[CONSIGNA] Cita el fragmento del texto que va desde "Levanté la vista" hasta "abrazo, le vi.", ambos incluidos.

[TEXTO]
Sombrero amarillo, colmillo enorme que sobresale al sonreír, pantalones por encima de la barriga y camisa por dentro. Está en un kiosco, con una cerveza en la mano, baila y saluda a todos los que pasan.
Estaba en la puerta de Atocha. Eran las cuatro de la tarde y hacía tanto calor como en el infierno. Grado arriba, grado abajo. No me había dado tiempo a comer, así que saqué el bocata de tortilla que con tanto salero me había preparado el camarero de la radio y me senté encima de la maleta a comerlo. De ese bocata me sobraba poco. Solo el papel de aluminio. La verdad es que era bastante patético verme comer. La tortilla se me caía por los lados, y me manché entera.
Levanté la vista para observar a un grupo de chavales que volvían de campamento. Se oía lo típico de: «Te voy a echar de menos, nos llamamos cada semana, ¿eh?», «Tía, hablamos por guasap y quedamos por lo menos una vez al mes». Esas cosas que todos decimos al terminar un campamento y que sabemos que no vamos a hacer. Y entre abrazo y abrazo, le vi.
Un señor con un sombrero amarillo, cerveza en mano, camisa por dentro y pantalón alto. Bailaba y saludaba a todos mientras hablaba con el señor del kiosko. Al sonreír dejaba ver un colmillo grande. Recuerdo fijarme en él porque yo también tuve ese sombrero, pero en rojo; yo también bailaba, pero en Pamplona y no en Madrid; y también tenía una cerveza en la mano. O igual no, igual era sangría. Pero también parecía un poco loca. [Malditos sanfermines]
Recuerdo reírme al mirarle. Ese tío sí que sabía lo que era pasárselo bien. Al lado de un ventilador que el señor del kiosko había puesto encima de la barra, se movía al compás del cacharro. Dos pasitos a la derecha, dos pasitos a la izquierda. «Aquí pasamos de todo menos calor», parecía decir con su baile.

[ENTRADAS PROPORCIONADAS]

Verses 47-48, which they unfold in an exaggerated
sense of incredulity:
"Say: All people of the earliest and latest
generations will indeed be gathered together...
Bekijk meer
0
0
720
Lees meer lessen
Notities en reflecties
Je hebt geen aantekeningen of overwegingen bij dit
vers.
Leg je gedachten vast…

[TU RESPUESTA]
Levanté la vista para observar a un grupo de chavales que volvían de campamento. Se oía lo típico de: «Te voy a echar de menos, nos llamamos cada semana, ¿eh?», «Tía, hablamos por guasap y quedamos por lo menos una vez al mes». Esas cosas que todos decimos al terminar un campamento y que sabemos que no vamos a hacer. Y entre abrazo y abrazo, le vi.